The federal government is pushing the provincial governments to slash their development budgets by a collective Rs143 billion and bring them down to Rs230 billion. If the provinces agree, the total size of the budgets, including provinces, will still hover around Rs3 trillion, as some of the current expenditures cut by the federal government will be reflected in the provincial budgets. The total size of the approved budgets is Rs3.3 trillion.
Another senior government functionary involved in the budget readjustment exercise said that the final cut would be dependent upon the budget deficit target that is proposed to be at Rs869 billion or 4.7 per cent of the total size of the economy. The International Monetary Fund has informally allowed Pakistan to take the deficit to 4.7 per cent of GDP, which is 0.7 or Rs184 billion more than the target agreed to in the pre-flood scenario.
According to the proposal, the authorities will slash development spending by Rs140 billion, bringing the uplift budget down to Rs150 billion.
The Benazir Income Support Programme (BISP) budget may be cut by Rs28 billion. The total available budget is likely to hover around Rs42 billion against an earlier allocation of Rs70 billion.
This may not significantly affect the social safety net programme, as because of administrative weaknesses the programme could not be extended to the targeted beneficiaries. According to the BISP website, the total beneficiaries are slightly over 3 million against a target of 7 million.
The government is also likely to cut the IDP budget by Rs35 billion.
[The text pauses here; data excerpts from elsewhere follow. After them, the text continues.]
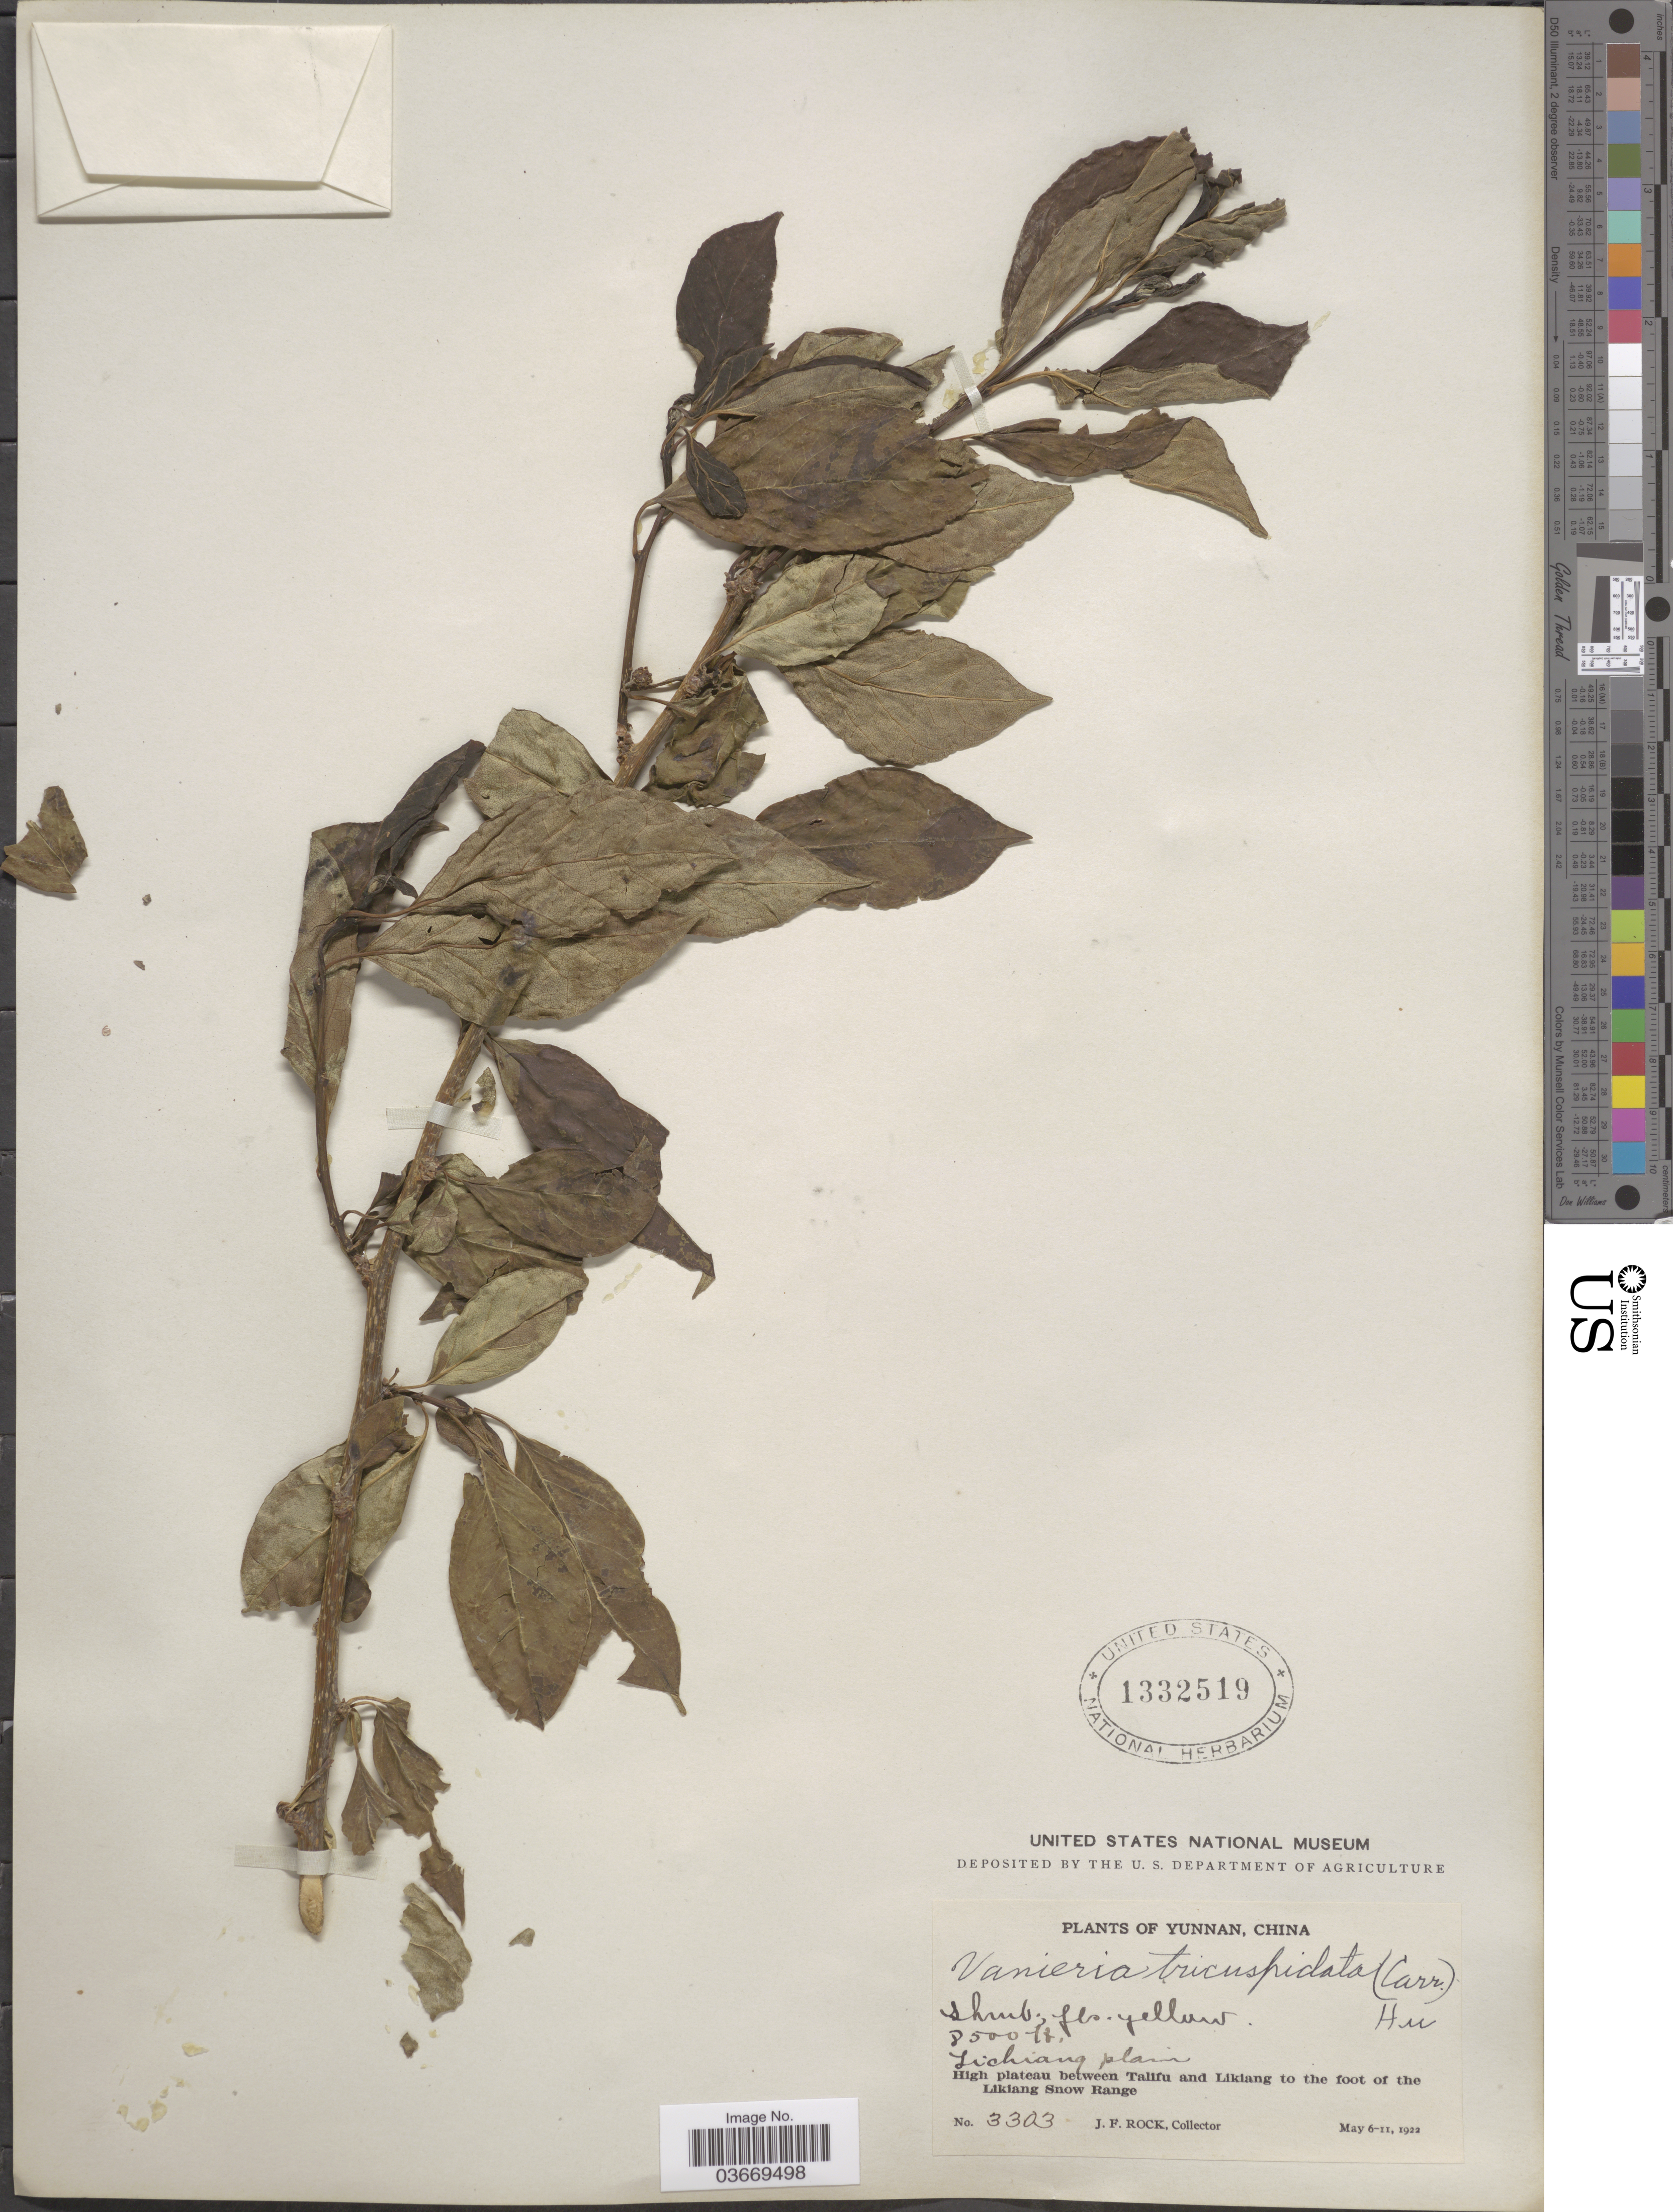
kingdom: Plantae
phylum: Tracheophyta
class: Magnoliopsida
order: Rosales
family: Moraceae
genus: Maclura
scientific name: Maclura tricuspidata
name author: Carrière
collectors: J. Rock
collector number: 3303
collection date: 1922-05-06/1922-05-11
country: China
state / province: Yunnan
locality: Lichiang plain. High plateau between Talifu and Likiang to the foot of the Likiang Snow Range.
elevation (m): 2591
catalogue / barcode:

It had approved Rs53 billion for the affected persons.
The authorities are facing difficulties in achieving the revenue target and are contemplating over Rs51 billion worth of revenue-generating measures.
On the revenue side, the government has informed the IMF that it may impose a 3 per cent special regulatory duty on commercial imports and 2 per cent on non-commercial imports for a period of three years, said an official of the Federal Board of Revenue. The duties are part of the Reformed General Sales Tax package that will help generate Rs13 billion in six months if the new tax goes into effect from December 1.
The sources said the authorities are again considering levying flood surcharge at a rate of 10 per cent on all income groups. Finance Minister Hafeez Shaikh had earlier stated that the flood surcharge rate would be less than 10 per cent.
The government is also considering increasing the ex-factory sugar rate to Rs65 per kilogramme from the outdated rate of Rs28 per kg. In order to calculate the sales tax on sugar, the government is still using the Rs28 per kg benchmark at a time when sugar is sold at over Rs120 per kg. The change will be made through a notification and will help generate Rs3.5 billion in six months.
Depending on provincial consent, the government is still considering generating Rs34 billion by implementing the reformed GST regime from December 1. The new tax collection target is likely to be Rs1.655 trillion. If the government remains unable to levy the RGST, special regulatory duties and flood surcharge then the tax target would be Rs1.6 trillion.
Published in The Express Tribune, November 10th, 2010.